14 sitting cabinet ministers would lose their seats at Westminster, including the new Chancellor, Jeremy Hunt, deputy prime minister Therese Coffey, and leadership contender Penny Mordaunt.
During the first three weeks of the Truss premiership, the Labour party’s opinion poll lead grew to 11%. The party was already on course to win seats in parts of the country where it had always been a distant spectator. These included both Bournemouth constituencies in Dorset, Macclesfield in Cheshire, and Bromley and Chiselhurst in south east London.
However, following the mini budget in late September, the situation has become even more dramatic for the Conservatives.
With the Labour poll lead in October trending at 25.45%, the party would now gain Huntingdon, once the safest Conservative seat in England and formerly represented at Westminster by the then prime minister, John Major.
Based on the 2019 election boundaries, it would also gain the Isle of Wight.

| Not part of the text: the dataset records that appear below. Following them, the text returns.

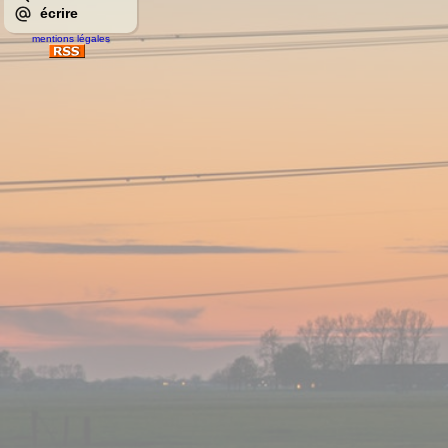
écrire
mentions légales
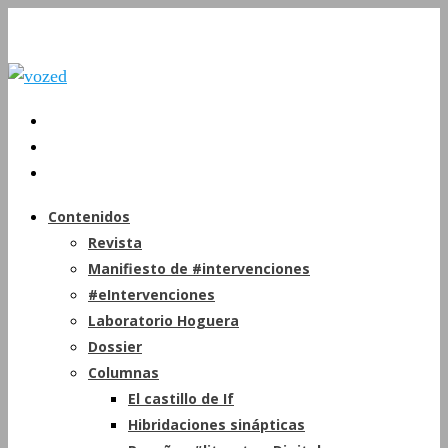
Contenidos
Revista
Manifiesto de #intervenciones
#eIntervenciones
Laboratorio Hoguera
Dossier
Columnas
El castillo de If
Hibridaciones sinápticas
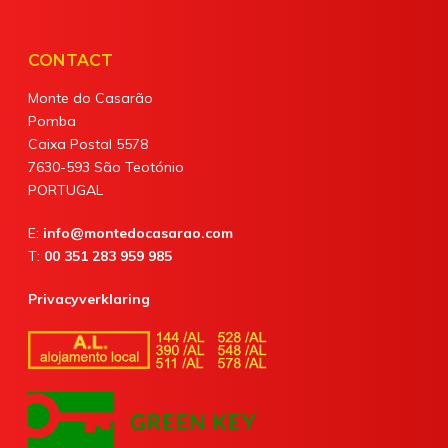
CONTACT
Monte do Casarão
Pomba
Caixa Postal 5578
7630-593 São Teotónio
PORTUGAL
E:
info@montedocasarao.com
T:
00 351 283 959 985
Privacyverklaring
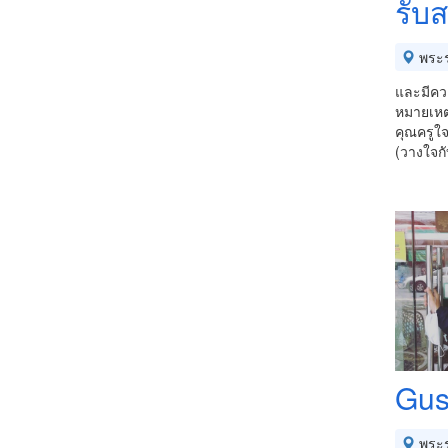
รับ
พระร
และมีควา
หมายเหต
คุณครูใ
(วางใจก
Gus
พระร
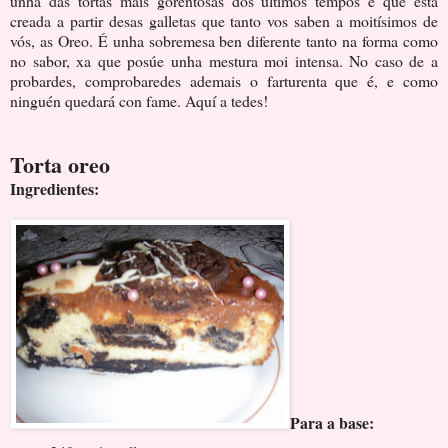
unha das tortas máis gorentosas dos últimos tempos e que está
creada a partir desas galletas que tanto vos saben a moitísimos de
vós, as Oreo. É unha sobremesa ben diferente tanto na forma como
no sabor, xa que posúe unha mestura moi intensa. No caso de a
probardes, comprobaredes ademais o farturenta que é, e como
ninguén quedará con fame. Aquí a tedes!
Torta oreo
Ingredientes:
Para a base:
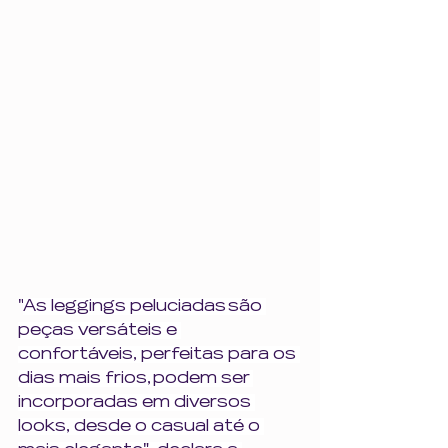
"
As leggings peluciadas são 
peças versáteis e 
confortáveis, perfeitas para os 
dias mais frios, podem ser 
incorporadas em diversos 
looks, desde o casual até o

This part of the English Channel has never previously been represented by Labour at Westminster.
Labour Party would even seize Epsom and Ewell from the Conservatives, famous for the annual Epsom Derby horse race. Average house prices in this part of Surrey are some £553,452, twice the national average.
The current polling showcases the staggering transition in British politics that has occurred over the course of the last 12 months. At this point last year, Boris Johnson enjoyed a 5% opinion poll lead over Labour.